DIE LINKE muss ab sofort in (Wahl-)Kampfmodus übergehen. Die erste Entscheidung des neuen (kommissarischen) Bundesgeschäftsführers Harald Wolf sollte sein, die Wahlplakate der Bundestagswahl (so sie denn noch in irgendwelchen Kellern liegen) in den Reißwolf zu geben und die Münsteraner Plakate (siehe Foto) als Plakate für einen (Neu-)Wahlkampf vorzuschlagen. Dann sollte der Parteivorstand beschließen, eine klaren antikapitalistischen und oppositionellen Wahlkampf gegen die Reichen und gegen alle etablierten Parteien zu führen – mit Slogans wie „Obergrenzen für Reichtum – nicht für Menschen“, „Die wahren Sozialschmarotzer: Steuerflüchtlinge!“, „Klima statt Kapitalismus!“ und, in Anlehnung an den Wahlkampf von Bernie Sanders in den USA: „Brecht die Macht der Milliardärs-Klasse!“

Wenn sich DIE LINKE als die Partei präsentiert, die die Rettung des Klimas und die Solidarität mit Geflüchteten nicht zur Verhandlungsmasse macht, wird sie solche Grünen-WählerInnen erreichen können, die die Grünen aus fortschrittlichen Erwägungen gewählt haben.
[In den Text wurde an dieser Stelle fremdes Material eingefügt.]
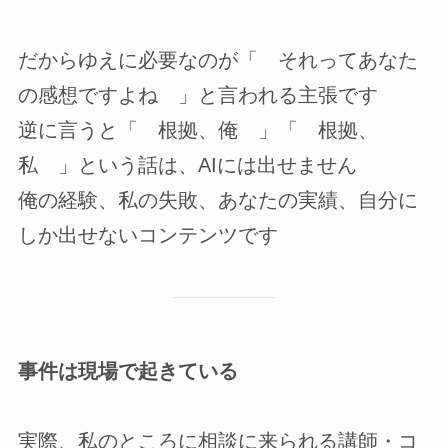
だからゆえに必要なのが「 それってあなた
の感想ですよね 」と言われる主張です
逆に言うと「 根拠、俺 」「 根拠、
私 」という話は、AIには出せません
俺の経験、私の失敗、あなたの実績、自分に
しか出せないコンテンツです
事件は現場で起きている
実際、私のところに相談に来られる講師・コ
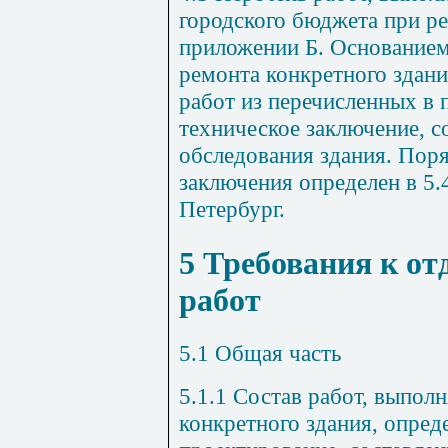
городского бюджета при ре
приложении
Б
. Основанием
ремонта конкретного здани
работ из перечисленных в
техническое заключение, с
обследования здания. Пор
заключения определен в 5
Петербург.
5
Требования к от
работ
5.1
Общая часть
5.1.1
Состав работ, выпол
конкретного здания, опред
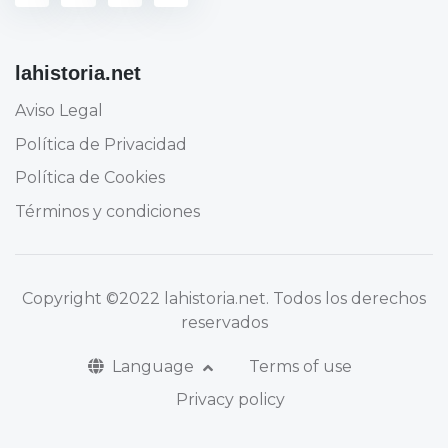
lahistoria.net
Aviso Legal
Política de Privacidad
Política de Cookies
Términos y condiciones
Copyright
©2022 lahistoria.net
. Todos los derechos
reservados
Language
Terms of use
Privacy policy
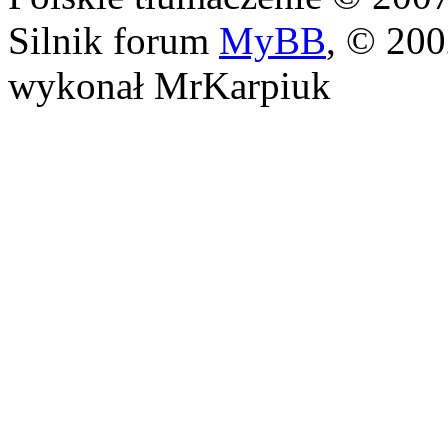
Silnik forum
MyBB
, © 20
wykonał MrKarpiuk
Beim Thema Geflüchtete und Migration muss gelten: keine Aufweichung der Positionen der Partei, uneingeschränkte Solidarität mit Geflüchteten und gleichzeitig muss DIE LINKE deutlich machen, dass die Reichen dafür zahlen müssen und der gemeinsame Kampf aller Menschen, egal welcher Hautfarbe oder Nationalität, für günstigen Wohnraum, einen höheren Mindestlohn und gute Jobs nötig ist.

Es muss ein Wahlkampf vorbereitet werden, der sich in vielen Punkten vom Wahlkampf in diesem Jahr unterscheidet: deutlicher gegen das kapitalistische Establishment, klarere Forderungen und praktisch an der Seite von Menschen, die sich gegen soziale Ungerechtigkeit zur Wehr setzen, wie die Beschäftigten von Siemens.

Mit eindeutigen Forderungen nach der Rücknahme der Agenda 2010, 12 Euro Mindestlohn ohne Ausnahmen, einer gesetzlichen Mindestpersonalregelung für die Pflege, dem Verbot von Leiharbeit und sachgrundlosen Befristungen und dem Verbot von Rüstungsexporten könnte DIE LINKE deutlich machen, dass nur sie für eine Politik im Interesse der Millionen statt der Millionäre und Milliardäre eintritt – und würde gleichzeitig die von sozialer Gerechtigkeit schwadronierende SPD vorführen, die keiner solchen konkreten Forderungen zustimmen wird.

Sascha Staničić ist Bundessprecher der SAV (deutsche Schwesterorganisation der SLP) und aktiv in der LINKEN Neukölln und der Antikapitalistischen Linken (AKL).